In the equation $a_1x_1+a_2x_2+a_3x_3+a_4x_4=0$ the fixed coefficients $a_i$ and the unknowns $x_i$ play symmetric roles. Given a set of vectors that span the space defined by this equation, then, you can instead treat the $a_i$ as the unknowns and the $x_i$ as the fixed coefficients and generate a system of equations for them. There will, of course, be an infinite number of solutions.

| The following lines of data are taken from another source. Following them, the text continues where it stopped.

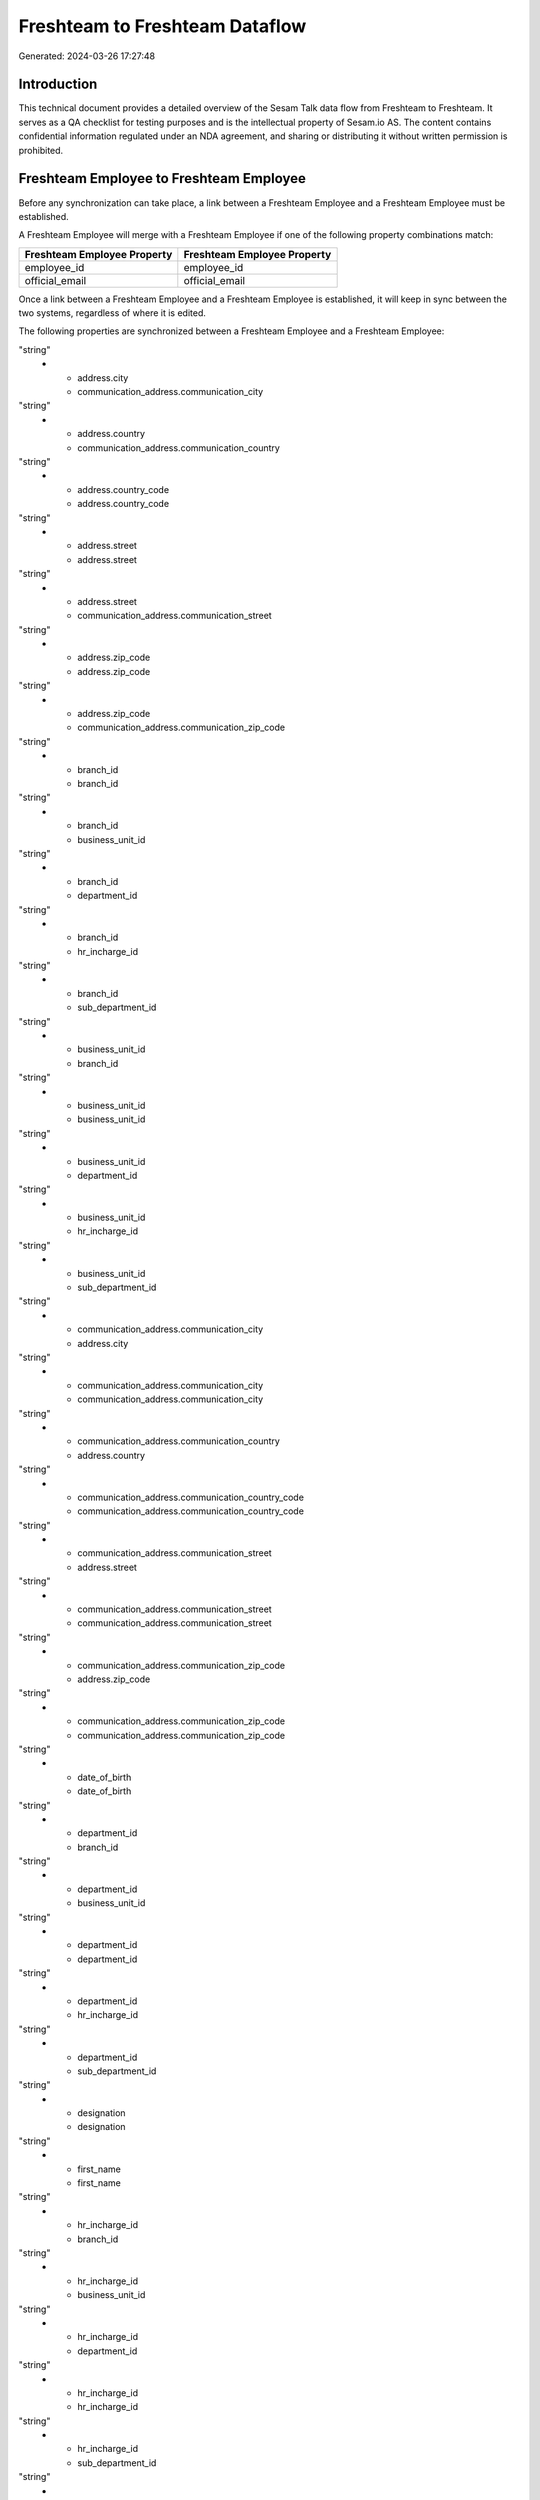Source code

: ===============================
Freshteam to Freshteam Dataflow
===============================

Generated: 2024-03-26 17:27:48

Introduction
------------

This technical document provides a detailed overview of the Sesam Talk data flow from Freshteam to Freshteam. It serves as a QA checklist for testing purposes and is the intellectual property of Sesam.io AS. The content contains confidential information regulated under an NDA agreement, and sharing or distributing it without written permission is prohibited.

Freshteam Employee to Freshteam Employee
----------------------------------------
Before any synchronization can take place, a link between a Freshteam Employee and a Freshteam Employee must be established.

A Freshteam Employee will merge with a Freshteam Employee if one of the following property combinations match:

.. list-table::
   :header-rows: 1

   * - Freshteam Employee Property
     - Freshteam Employee Property
   * - employee_id
     - employee_id
   * - official_email
     - official_email

Once a link between a Freshteam Employee and a Freshteam Employee is established, it will keep in sync between the two systems, regardless of where it is edited.

The following properties are synchronized between a Freshteam Employee and a Freshteam Employee:

.. list-table::
   :header-rows: 1

   * - Freshteam Employee Property
     - Freshteam Employee Property
     - Freshteam Data Type
   * - address.city
     - address.city
"string"
   * - address.city
     - communication_address.communication_city
"string"
   * - address.country
     - communication_address.communication_country
"string"
   * - address.country_code
     - address.country_code
"string"
   * - address.street
     - address.street
"string"
   * - address.street
     - communication_address.communication_street
"string"
   * - address.zip_code
     - address.zip_code
"string"
   * - address.zip_code
     - communication_address.communication_zip_code
"string"
   * - branch_id
     - branch_id
"string"
   * - branch_id
     - business_unit_id
"string"
   * - branch_id
     - department_id
"string"
   * - branch_id
     - hr_incharge_id
"string"
   * - branch_id
     - sub_department_id
"string"
   * - business_unit_id
     - branch_id
"string"
   * - business_unit_id
     - business_unit_id
"string"
   * - business_unit_id
     - department_id
"string"
   * - business_unit_id
     - hr_incharge_id
"string"
   * - business_unit_id
     - sub_department_id
"string"
   * - communication_address.communication_city
     - address.city
"string"
   * - communication_address.communication_city
     - communication_address.communication_city
"string"
   * - communication_address.communication_country
     - address.country
"string"
   * - communication_address.communication_country_code
     - communication_address.communication_country_code
"string"
   * - communication_address.communication_street
     - address.street
"string"
   * - communication_address.communication_street
     - communication_address.communication_street
"string"
   * - communication_address.communication_zip_code
     - address.zip_code
"string"
   * - communication_address.communication_zip_code
     - communication_address.communication_zip_code
"string"
   * - date_of_birth
     - date_of_birth
"string"
   * - department_id
     - branch_id
"string"
   * - department_id
     - business_unit_id
"string"
   * - department_id
     - department_id
"string"
   * - department_id
     - hr_incharge_id
"string"
   * - department_id
     - sub_department_id
"string"
   * - designation
     - designation
"string"
   * - first_name
     - first_name
"string"
   * - hr_incharge_id
     - branch_id
"string"
   * - hr_incharge_id
     - business_unit_id
"string"
   * - hr_incharge_id
     - department_id
"string"
   * - hr_incharge_id
     - hr_incharge_id
"string"
   * - hr_incharge_id
     - sub_department_id
"string"
   * - id
     - id
"string"
   * - last_name
     - last_name
"string"
   * - official_email
     - official_email
"string"
   * - personal_email
     - personal_email
"string"
   * - phone_numbers.number
     - phone_numbers.number (Dependant on having  in phone_numbers.nameDependant on having  in phone_numbers.name)
"string"
   * - sub_department_id
     - branch_id
"string"
   * - sub_department_id
     - business_unit_id
"string"
   * - sub_department_id
     - department_id
"string"
   * - sub_department_id
     - hr_incharge_id
"string"
   * - sub_department_id
     - sub_department_id
"string"
   * - updated_at
     - updated_at
"string"


Another way to look at this is to write the above equation as $\mathbf a\cdot\mathbf x=0$. The solution set is therefore the set of vectors orthogonal to $\mathbf a$, and for a system of equations $\mathbf a_k\cdot\mathbf x_k=0$, the vectors that satisfy it must be orthogonal to all of the $\mathbf a_k$, i.e., they are the orthogonal complement of $\operatorname{Span}\{\mathbf a_k\}$. As before, $\mathbf a$ and $\mathbf x$ play symmetric roles, so to find the coefficients for a system of equations with solution set equal to the span of the $\mathbf x_k$, you need to find a spanning set for its orthogonal complement.
Putting this into practice for your specific problem, following either method leads to computing the null space of $$\begin{bmatrix}1&1&2&3\\1&4&2&1\end{bmatrix}.$$